Zeman, on the other hand, has been pushing to extend his sway in that arena since taking on the largely ceremonial presidency in 2013.
The outspoken head of state has strong ties to Russia, and has blasted EU sanctions against Moscow. He also maintains a bitter campaign against migrants, and has shared stages with far-right parties.
Russia has been accused of meddling in elections in the US, Netherlands and France this year, with worries also rising that it will hit Germany ahead of the September vote. In Visegrad, the action is reported to be semi-permanent, as Moscow seeks to exploit the EU's Achilles heel by overturning unanimity on bloc policy.
The Kremlin will likely be happy to see Zeman's hand strengthened. "Russia would definitely be interested in securing another friendly government in Visegrad to go alongside Hungary and Slovakia," says Andrius Tursa, a political risk analyst at Teneo Intelligence.
"Zeman's strengthened hand could help extend Russian influence," says Nic. "However, it will be at the level of appointments in the diplomatic and civil service, rather than via overall policy."
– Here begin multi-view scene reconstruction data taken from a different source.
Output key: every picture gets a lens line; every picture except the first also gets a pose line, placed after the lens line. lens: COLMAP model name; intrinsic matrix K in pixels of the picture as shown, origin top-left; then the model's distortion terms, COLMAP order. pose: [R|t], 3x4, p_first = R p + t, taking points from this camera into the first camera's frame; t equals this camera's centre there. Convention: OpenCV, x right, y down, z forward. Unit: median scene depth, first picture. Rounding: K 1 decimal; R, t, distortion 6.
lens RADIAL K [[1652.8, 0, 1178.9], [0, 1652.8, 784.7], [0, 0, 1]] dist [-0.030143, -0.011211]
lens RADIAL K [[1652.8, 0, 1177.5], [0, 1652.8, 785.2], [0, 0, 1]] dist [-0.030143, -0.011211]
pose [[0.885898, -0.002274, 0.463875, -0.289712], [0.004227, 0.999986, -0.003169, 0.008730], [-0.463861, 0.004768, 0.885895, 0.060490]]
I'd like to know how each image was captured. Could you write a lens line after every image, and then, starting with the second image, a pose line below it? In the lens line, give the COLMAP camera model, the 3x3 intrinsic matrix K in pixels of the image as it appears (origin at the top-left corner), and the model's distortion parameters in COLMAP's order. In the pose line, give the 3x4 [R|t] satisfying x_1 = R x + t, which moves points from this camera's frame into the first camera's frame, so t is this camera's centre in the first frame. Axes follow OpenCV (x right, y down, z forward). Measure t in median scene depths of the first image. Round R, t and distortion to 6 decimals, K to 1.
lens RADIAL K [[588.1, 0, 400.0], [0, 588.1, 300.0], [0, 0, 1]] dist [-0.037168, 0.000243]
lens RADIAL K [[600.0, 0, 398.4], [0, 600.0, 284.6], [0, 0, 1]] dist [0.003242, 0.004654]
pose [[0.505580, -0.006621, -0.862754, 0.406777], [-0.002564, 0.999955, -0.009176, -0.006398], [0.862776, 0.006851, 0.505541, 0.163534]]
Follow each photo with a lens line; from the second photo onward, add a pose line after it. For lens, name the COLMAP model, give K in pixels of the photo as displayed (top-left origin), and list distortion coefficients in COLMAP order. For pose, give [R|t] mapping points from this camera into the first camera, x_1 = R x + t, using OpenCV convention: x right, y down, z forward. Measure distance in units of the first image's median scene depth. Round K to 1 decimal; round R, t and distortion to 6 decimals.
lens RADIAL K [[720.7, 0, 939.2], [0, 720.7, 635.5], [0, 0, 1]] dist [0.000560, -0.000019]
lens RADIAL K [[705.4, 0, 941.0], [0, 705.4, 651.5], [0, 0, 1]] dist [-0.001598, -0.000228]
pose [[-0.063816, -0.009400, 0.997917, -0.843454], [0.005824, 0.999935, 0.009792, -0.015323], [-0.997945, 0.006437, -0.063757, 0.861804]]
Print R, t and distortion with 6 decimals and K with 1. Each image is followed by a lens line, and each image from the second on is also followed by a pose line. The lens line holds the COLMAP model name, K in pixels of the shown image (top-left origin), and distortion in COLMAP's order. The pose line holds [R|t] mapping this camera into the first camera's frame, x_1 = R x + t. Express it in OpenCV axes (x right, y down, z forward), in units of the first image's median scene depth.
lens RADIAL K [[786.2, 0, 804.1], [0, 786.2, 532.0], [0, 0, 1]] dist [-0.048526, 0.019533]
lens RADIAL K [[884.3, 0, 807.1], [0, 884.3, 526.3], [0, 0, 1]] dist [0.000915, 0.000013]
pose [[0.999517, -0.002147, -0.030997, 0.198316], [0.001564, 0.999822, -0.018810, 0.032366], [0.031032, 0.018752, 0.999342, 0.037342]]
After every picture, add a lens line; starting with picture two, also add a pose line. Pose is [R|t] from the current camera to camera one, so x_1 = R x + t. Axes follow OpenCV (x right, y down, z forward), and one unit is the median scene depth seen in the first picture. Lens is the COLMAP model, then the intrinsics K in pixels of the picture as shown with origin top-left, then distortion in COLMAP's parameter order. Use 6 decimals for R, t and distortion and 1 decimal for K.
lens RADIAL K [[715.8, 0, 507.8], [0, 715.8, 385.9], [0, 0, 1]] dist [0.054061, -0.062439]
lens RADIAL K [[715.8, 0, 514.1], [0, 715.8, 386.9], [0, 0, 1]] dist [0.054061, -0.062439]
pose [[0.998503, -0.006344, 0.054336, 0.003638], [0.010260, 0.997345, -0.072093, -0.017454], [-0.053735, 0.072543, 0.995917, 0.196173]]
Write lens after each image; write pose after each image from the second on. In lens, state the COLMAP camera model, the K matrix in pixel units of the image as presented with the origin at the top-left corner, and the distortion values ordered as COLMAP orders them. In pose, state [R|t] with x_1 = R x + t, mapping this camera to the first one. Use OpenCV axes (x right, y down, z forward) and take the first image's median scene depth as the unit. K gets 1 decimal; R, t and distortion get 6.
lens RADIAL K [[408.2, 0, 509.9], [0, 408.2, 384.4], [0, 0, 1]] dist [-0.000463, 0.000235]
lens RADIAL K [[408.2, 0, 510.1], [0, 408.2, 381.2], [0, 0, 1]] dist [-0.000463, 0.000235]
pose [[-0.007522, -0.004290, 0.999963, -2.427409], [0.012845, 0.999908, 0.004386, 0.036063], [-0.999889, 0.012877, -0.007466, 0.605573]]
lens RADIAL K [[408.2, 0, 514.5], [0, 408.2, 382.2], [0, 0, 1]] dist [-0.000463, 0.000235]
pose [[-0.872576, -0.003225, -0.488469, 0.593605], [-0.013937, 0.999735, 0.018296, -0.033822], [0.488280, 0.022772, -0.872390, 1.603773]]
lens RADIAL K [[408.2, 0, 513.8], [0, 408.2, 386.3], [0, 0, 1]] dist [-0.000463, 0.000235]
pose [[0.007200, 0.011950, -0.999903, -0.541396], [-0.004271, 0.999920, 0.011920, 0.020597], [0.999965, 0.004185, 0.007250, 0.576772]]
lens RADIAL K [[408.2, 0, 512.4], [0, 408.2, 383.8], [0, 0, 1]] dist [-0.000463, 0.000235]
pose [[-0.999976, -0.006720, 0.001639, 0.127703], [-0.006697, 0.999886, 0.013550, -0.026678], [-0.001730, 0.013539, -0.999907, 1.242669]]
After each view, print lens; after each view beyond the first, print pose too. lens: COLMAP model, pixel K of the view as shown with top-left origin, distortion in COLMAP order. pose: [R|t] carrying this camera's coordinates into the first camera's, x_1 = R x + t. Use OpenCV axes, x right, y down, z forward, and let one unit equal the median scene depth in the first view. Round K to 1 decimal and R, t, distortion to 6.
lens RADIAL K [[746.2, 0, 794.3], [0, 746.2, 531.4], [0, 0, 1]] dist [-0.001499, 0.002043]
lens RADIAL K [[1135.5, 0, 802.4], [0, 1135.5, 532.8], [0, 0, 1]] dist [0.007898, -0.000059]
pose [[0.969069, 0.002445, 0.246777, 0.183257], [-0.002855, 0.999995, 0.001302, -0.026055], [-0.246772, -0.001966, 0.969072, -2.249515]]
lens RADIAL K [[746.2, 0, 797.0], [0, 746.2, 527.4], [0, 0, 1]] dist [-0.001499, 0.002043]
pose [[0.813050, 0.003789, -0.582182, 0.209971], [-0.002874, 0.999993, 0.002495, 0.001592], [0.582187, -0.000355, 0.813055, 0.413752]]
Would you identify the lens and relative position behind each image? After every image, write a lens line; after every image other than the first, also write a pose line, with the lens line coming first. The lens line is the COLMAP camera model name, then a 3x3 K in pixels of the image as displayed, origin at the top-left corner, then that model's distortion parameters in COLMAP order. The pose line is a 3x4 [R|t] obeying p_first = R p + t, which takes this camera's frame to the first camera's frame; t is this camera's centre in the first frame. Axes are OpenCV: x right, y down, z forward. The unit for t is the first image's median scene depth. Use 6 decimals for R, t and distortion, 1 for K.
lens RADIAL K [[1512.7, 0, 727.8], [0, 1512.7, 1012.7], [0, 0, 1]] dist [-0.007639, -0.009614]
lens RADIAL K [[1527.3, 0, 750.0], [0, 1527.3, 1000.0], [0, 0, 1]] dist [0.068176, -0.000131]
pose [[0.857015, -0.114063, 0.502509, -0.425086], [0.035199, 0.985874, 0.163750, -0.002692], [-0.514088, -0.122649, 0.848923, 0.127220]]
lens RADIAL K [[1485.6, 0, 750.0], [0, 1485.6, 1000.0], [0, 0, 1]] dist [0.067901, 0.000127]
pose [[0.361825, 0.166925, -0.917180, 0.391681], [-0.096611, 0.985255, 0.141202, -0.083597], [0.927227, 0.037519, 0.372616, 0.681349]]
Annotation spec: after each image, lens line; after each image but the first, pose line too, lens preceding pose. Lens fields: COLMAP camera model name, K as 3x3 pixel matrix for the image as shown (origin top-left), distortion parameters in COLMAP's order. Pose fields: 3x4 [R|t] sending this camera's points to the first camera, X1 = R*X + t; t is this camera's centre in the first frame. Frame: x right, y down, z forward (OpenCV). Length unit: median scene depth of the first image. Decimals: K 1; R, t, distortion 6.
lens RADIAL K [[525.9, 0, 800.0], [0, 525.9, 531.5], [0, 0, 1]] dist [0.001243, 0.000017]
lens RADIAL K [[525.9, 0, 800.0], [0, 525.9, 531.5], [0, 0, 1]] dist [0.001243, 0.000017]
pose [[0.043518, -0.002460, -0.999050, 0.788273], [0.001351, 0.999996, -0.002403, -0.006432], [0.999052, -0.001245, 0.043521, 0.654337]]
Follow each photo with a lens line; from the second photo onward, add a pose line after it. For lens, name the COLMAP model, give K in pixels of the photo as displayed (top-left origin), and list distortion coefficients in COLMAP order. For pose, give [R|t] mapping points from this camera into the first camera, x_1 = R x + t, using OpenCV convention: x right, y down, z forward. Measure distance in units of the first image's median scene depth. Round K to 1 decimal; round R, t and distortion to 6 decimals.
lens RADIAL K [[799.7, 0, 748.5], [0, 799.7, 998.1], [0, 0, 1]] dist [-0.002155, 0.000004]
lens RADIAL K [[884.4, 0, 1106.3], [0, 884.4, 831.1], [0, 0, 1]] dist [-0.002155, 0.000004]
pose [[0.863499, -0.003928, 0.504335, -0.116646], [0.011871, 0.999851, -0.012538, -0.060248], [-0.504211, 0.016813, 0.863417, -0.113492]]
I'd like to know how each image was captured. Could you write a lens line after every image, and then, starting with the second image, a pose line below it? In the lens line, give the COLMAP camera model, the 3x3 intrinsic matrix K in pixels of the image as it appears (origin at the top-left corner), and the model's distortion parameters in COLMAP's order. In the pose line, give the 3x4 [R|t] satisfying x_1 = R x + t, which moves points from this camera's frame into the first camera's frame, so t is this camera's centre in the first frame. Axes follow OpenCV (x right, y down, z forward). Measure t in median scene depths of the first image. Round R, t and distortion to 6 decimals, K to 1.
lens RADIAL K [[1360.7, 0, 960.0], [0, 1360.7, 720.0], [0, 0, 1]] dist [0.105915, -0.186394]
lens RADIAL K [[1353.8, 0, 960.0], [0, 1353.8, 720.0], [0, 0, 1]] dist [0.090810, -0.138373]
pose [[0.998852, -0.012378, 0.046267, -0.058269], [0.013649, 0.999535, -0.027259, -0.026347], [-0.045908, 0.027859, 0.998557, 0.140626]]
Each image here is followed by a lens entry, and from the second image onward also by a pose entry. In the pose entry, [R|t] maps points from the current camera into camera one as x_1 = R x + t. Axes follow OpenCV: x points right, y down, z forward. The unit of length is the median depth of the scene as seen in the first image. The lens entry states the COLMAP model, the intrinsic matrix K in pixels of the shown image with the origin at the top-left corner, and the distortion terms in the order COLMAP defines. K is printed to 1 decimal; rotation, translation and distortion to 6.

However, no one expects Czech foreign policy to head to the sort of extremes followed in Hungary. That's because there's little domestic political gain to be had from a significant shift to the east for either Zeman or Babis. Czech voters may be skeptical of Brussels and Berlin, but they are very wary of Moscow.
The rhetoric may be a little more critical of the EU, but policy will remain pro-Western and NATO, predicts Tursa. "A Czexit is not on the cards."
Rather, the pair will likely persist with the "pragmatic" route that has been followed in recent years.
Since entering Prague Castle, the president has been busy pursuing his own shadow foreign policy, regardless of the official stance of the government. He has spent much of his past four years in office brokering deals between China and Czech and Slovak oligarchs, whilst muffling any mention in Prague of human rights or Taiwan.
Such considerations would also likely see Babis block any significant shift in foreign policy. His business empire is dependent on the EU's huge role in the Czech economy, while it also benefits from EU funds and extends into neighboring member states.
That also suggests the effort to build relations with Berlin will continue unabated, despite some negative comments from both Babis and Zeman in recent times.
Still, there are likely to be bumps in the road. Babis has been compared to former Italian prime minister Silvio Berlusconi, as well as Donald Trump, and while it's something of a relief that the Czech billionaire now has some experience in government, the EU will still face a skillful operator that - whilst pragmatic - is also "flamboyant and capricious," Nic points out.
"For those on the outside, it will be fun to watch," he laughs.